In the worst case it is 0.5, while the ideal classification corresponds to area = 1.

This figure of merit is very stable (prediction for a single data sample does not change the value significantly), and moreover enjoys the following mathematical property:

\(\text{area under ROC} = P(x < y)\), where $x$ and $y$ are predictions of random signal and background samples. So this is a probability that random signal and random background samples’ predictions are correctly ordered.

Measures of quality through the prism of ROC

Interesting moment in ROC curve is that it is completely invariant to any monotonic transformations of classifier’s output. If you divide the predictions of classifier by two, ROC curve will stay the same. Or if you exponentiate predictions — again, nothing changes.
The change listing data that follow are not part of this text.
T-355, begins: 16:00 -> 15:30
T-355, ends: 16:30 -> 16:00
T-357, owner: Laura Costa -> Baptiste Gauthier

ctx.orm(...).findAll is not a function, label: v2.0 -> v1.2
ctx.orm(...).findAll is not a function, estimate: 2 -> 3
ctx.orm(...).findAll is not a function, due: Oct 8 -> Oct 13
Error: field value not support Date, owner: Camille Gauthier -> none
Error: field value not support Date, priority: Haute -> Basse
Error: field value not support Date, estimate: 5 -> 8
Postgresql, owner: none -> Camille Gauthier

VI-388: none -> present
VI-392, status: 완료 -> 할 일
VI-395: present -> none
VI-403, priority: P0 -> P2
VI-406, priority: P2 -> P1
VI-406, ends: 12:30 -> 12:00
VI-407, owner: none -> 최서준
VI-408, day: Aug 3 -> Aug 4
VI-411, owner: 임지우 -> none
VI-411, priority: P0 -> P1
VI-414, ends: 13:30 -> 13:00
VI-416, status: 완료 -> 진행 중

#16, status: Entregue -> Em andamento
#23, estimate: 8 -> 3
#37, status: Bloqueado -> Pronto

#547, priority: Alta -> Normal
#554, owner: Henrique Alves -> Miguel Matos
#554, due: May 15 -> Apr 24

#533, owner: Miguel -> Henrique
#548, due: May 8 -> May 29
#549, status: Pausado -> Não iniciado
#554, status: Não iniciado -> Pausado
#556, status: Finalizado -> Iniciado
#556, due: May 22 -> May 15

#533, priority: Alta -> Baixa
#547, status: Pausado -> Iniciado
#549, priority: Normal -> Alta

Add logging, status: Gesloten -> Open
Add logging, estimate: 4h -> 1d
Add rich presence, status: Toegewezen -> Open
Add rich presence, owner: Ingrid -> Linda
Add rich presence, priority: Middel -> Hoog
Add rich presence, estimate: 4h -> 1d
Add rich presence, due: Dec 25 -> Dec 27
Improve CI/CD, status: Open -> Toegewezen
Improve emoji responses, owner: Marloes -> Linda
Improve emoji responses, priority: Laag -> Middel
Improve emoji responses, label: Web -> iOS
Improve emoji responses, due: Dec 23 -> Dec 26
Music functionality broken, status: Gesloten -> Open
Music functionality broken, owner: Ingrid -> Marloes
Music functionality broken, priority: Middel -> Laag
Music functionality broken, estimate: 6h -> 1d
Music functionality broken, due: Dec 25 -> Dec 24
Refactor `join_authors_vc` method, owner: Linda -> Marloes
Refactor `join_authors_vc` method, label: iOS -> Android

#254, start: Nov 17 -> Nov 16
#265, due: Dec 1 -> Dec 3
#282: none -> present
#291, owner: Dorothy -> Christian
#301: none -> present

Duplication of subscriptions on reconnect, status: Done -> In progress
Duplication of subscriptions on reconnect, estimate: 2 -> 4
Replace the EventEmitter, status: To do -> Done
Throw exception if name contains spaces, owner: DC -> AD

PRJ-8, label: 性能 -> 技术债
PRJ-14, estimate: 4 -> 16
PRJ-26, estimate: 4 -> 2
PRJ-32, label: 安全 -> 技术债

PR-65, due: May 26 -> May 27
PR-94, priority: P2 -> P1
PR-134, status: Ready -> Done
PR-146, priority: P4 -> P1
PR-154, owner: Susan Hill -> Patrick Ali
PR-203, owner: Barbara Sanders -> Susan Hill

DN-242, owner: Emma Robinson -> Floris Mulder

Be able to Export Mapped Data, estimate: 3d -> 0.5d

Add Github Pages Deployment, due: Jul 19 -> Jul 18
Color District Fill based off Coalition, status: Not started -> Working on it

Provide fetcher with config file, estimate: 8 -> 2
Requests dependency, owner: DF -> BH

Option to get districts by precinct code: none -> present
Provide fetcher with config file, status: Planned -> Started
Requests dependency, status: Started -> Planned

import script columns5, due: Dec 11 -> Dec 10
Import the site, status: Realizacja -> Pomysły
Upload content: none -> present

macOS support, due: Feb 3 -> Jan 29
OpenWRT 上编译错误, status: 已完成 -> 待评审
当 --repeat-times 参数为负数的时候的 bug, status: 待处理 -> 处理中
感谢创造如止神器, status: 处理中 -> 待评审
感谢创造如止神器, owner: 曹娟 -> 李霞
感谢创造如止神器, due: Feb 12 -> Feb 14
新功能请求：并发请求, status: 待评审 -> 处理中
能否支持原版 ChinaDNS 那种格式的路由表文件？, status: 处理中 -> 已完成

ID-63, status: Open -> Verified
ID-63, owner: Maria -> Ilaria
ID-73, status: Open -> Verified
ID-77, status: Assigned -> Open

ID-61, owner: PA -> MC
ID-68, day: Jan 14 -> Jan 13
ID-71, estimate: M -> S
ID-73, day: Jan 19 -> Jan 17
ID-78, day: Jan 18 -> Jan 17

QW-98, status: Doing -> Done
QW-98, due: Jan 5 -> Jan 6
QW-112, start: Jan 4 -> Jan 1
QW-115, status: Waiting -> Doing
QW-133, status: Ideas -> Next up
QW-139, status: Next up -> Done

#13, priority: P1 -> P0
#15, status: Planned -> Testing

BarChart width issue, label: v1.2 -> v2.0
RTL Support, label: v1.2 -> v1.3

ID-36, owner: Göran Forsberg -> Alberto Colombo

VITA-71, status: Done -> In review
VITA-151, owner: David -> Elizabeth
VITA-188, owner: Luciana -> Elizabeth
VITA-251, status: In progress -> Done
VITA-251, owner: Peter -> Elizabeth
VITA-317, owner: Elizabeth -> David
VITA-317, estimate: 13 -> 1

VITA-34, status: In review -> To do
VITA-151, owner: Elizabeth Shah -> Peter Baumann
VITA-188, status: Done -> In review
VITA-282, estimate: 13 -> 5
This notable property makes ROC curve the universal base for comparison of classification models, because it contains all necessary information (fractions of observations passing thresholds) while ignoring everything inessential (predictions values).

However curve is not a number, and the final quality still should be computed according to real problem (based on ROC curve).

accuracy: assuming that you have $N_s$ signal objects and $N_b$ background objects, the expected number of quest samples is $N_s \times TPR + N_b \times (1 - FPR)$, to maximize the number of correctly predicted objects, you should select a threshold, which corresponds to maximum of this value on the ROC. (As you can check, at this point ROC should be tangent to line $N_s \times TPR - N_b \times FPR = const$.

weighted accuracy: another example (which frequently corresponds to practice). Imaging that for each correct guess about new object you are paid. But the cost for correctly guessing signal and background are different: $c_s, c_b$. To maximize the income, the threshold for decision rule should correspond to point at ROC curve, where \(N_s \times TPR \times c_s + N_b \times (1 - FPR) \times c_b\) is maximal.

One of such examples is email spam filtering: cost for incorrect classification of ham letter is times higher than cost for making wrong prediction for spam letter.

In particle physics more complicated expressions are usually taken as a final measure of classification quality. Those are corresponding to hypothesis testing (punzy metric, median significance), but the idea is still the same: one should maximize some figure of merit and take corresponding threshold.